=== Task details ===
Continue the account of how the fiber-optic surgical headlight came about, starting right after its last sentence.

=== Text section ===
-------

The modern fiber-optic surgical headlight has represented a quantum advance from the screw-in light bulb headlight headlight which was commonly use throughout the world. The editor and his fellow neurosurgical residents at Johns Hopkins Hospital through the 1960s were always identifiable by the characteristic red burn mark occupying the middle of their foreheads caused by frequent contact with the operating surgeon’s headlight whenever the surgeon turned their heads. To add insult to injury the illumination produced by such headlights just wasn’t much better than that produced by a a flashlight.
When I advanced from being the chief resident in neurosurgery at Hopkins to being a Navy neurosurgeon in 1967 heading up a 40 bed unit I made a personal resolve to try to come up with something better. I was fortunate that one of my optometrist father‘s classmates at the Columbia University School of Optometry had a son, Richard Finebloom who was now in charge of the firm Designs for Vision which specialized in manufacturing eyeglass magnifying loupes and telescopes. With the advent of fiberoptic cables it was clear that the combination of magnification in conjunction with a highly concentrated beam of light would allow for microsurgical technique to be routinely employed without the need for an expensive and cumbersome operating microscope.

-------

=== Recorded data ===
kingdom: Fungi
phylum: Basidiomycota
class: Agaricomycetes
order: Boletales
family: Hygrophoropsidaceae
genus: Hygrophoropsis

-------

=== Result of the exercise ===
Starting with the first models in 1967 the Burton Fiberoptic headlight emerged from a process of trial and error. On February 29, 1972, the unit shown to the left featuring a welder’s headpiece and a universal swivel lens assembly, was awarded U.S. Patent 3,645,254. I have continuously used this with 4.5x eyeglass operating telescopes over the years. Today it would be unusual for a surgeon to not routinely use this technology.